Wirtschaft wirkt
Warum uns eine starke Industrie globalen Einfluss sichert. Eine Analyse von Dr. Helena Melnikov, Hauptgeschäftsführerin der Deutschen Industrie- und Handelskammer.
Braucht Deutschland seine Industrie noch? Der Dienstleistungssektor trägt heute rund 70 Prozent zur Bruttowertschöpfung bei. Gleichzeitig ist das verarbeitende Gewerbe unter Druck: Arbeitsplätze gehen verloren, internationale Konkurrenz wächst. Und doch bleibt die Industrie mit einem Anteil von fast einem Viertel ein zentraler Pfeiler unserer Wirtschaftskraft – stärker als in vielen anderen EU-Ländern.
Ihre wahre Bedeutung zeigt sich im globalen Blick: Deutschland gilt im Ausland weiter als Industrieland. In Peking, São Paulo oder Neu-Delhi steht „Made in Germany“ für Qualität bei Fahrzeugen, Maschinen und Chemie. Unser weltpolitisches Gewicht hängt maßgeblich davon ab, ob deutsche Produkte auf den Weltmärkten gefragt sind. Wer Deutschlands Einfluss sichern will, muss die industrielle Leistungsfähigkeit erhalten.
Anerkennung durch Leistung
Taiwan zeigt eindrucksvoll, wie wirtschaftliche Stärke außenpolitische Bedeutung schafft. Der Inselstaat dominiert den globalen Halbleitermarkt und steht dadurch im Fokus der Weltmächte. Auch für Deutschland gilt: Industrie ist heute mehr als ein Wohlstandsfaktor – sie ist ein außenpolitisches Machtinstrument. Die Bundesregierung erkennt das an: „Voraussetzung für eine starke deutsche Außenpolitik ist die eigene wirtschaftliche Stärke“, heißt es im Koalitionsvertrag.

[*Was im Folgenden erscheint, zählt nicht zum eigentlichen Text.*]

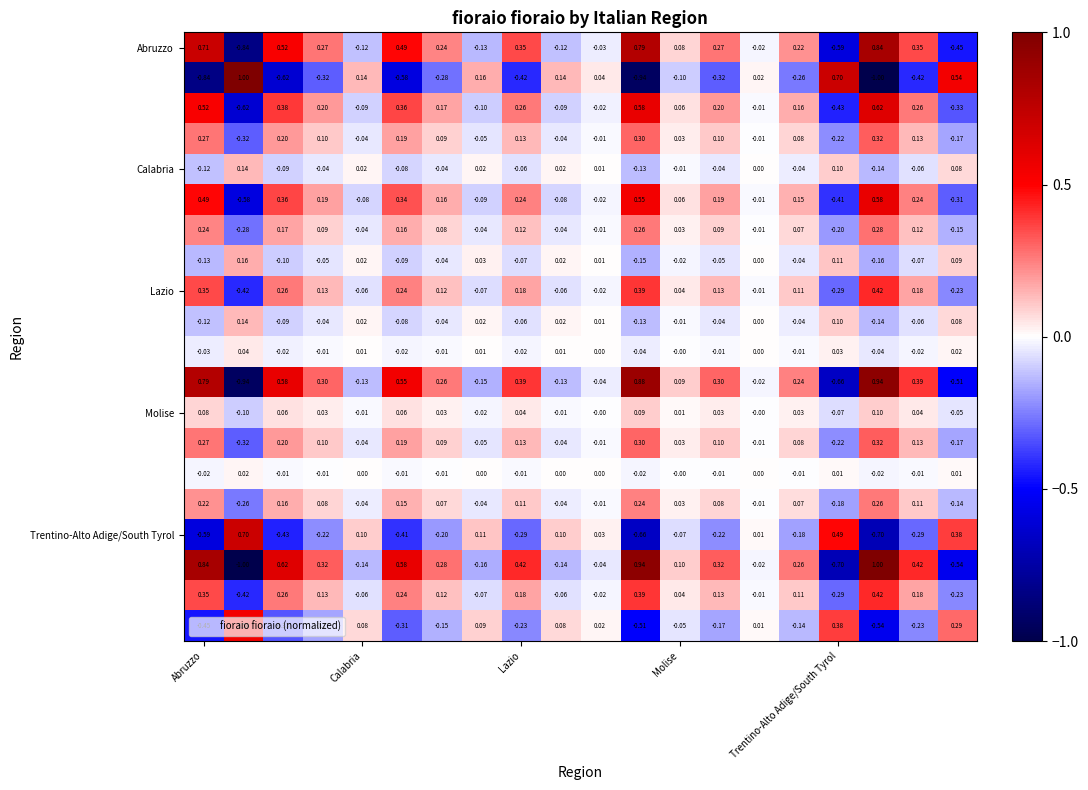

How many categories are shown in the chart?

20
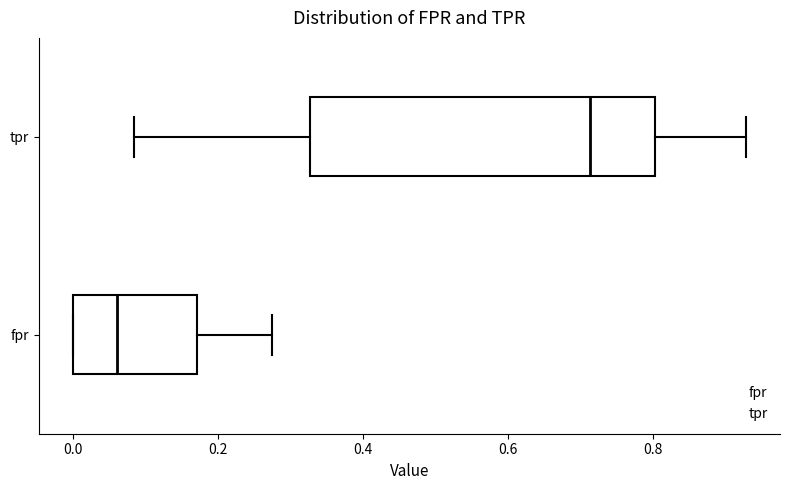

Where does the median line of the box for fpr sit on the x-axis? The values are not printed on the chart, so give them approximately, as read against the axis.

0.06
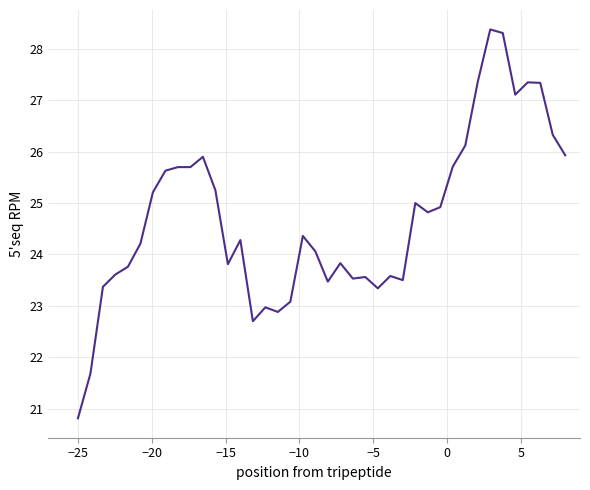

What is the minimum value shown in the chart?

20.8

Gleichzeitig gilt: Wer international bestehen will, braucht Einfluss – etwa, um Märkte zu erschließen, Rohstoffe zu sichern oder deutsche Unternehmen sichtbar zu machen. Politische Wirksamkeit und wirtschaftlicher Erfolg bedingen einander.
Der lauwarme Status quo
Deutschlands Industrie leidet unter wirtschaftspolitisch beeinflussbaren Faktoren: hohe Energiepreise, hohe Steuern, hohe Löhne und lähmende Bürokratie. Investitionen werden zurückgestellt, Produktionen ins Ausland verlagert. Damit gehen Arbeitsplätze und Innovationskraft verloren. Besonders stark betroffen ist die Automobilbranche. Politische Maßnahmen wie das Lieferkettengesetz oder überzogene Umweltauflagen verschärfen die Lage. Warnungen aus der Wirtschaft verhallen zu oft ungehört – mit gravierenden Folgen.
Alte Allianzen bröckeln
Als Exportnation ist Deutschland auf stabile internationale Beziehungen angewiesen. Doch der amerikanische Markt wird unberechenbarer (S. 32), China verfolgt eigene Strategien. Der globale Wettbewerb verschärft sich. Handelskonflikte, Protektionismus und schwächelnde Nachfrage treffen die deutsche Industrie empfindlich. Die Antwort kann nur lauten: Europa stärken.
Und Europa?
Der europäische Binnenmarkt (S. 34) ist für viele deutsche Unternehmen unverzichtbar. Doch Brüssel muss wirtschaftsfreundlicher, effizienter und handlungsfähiger werden. Deutschland sollte dabei vorangehen. Denn: Schwächelt die deutsche Wirtschaft, wirkt sich das auf den ganzen Kontinent aus.
Dies ist nicht das Ende
Die gute Nachricht: Die Wirtschaft steht bereit. Unternehmen, Kammern und das weltweite AHK-Netz mit über 150 Standorten in 93 Ländern bieten Lösungen – sie warten auf politisches Handeln. Es braucht jetzt Klarheit, Mut und einen echten Aufbruch. Für die Industrie. Für den Standort. Für Deutschlands Einfluss in der Welt. Wer das ignoriert, riskiert viel. Wer jetzt handelt, kann viel gewinnen.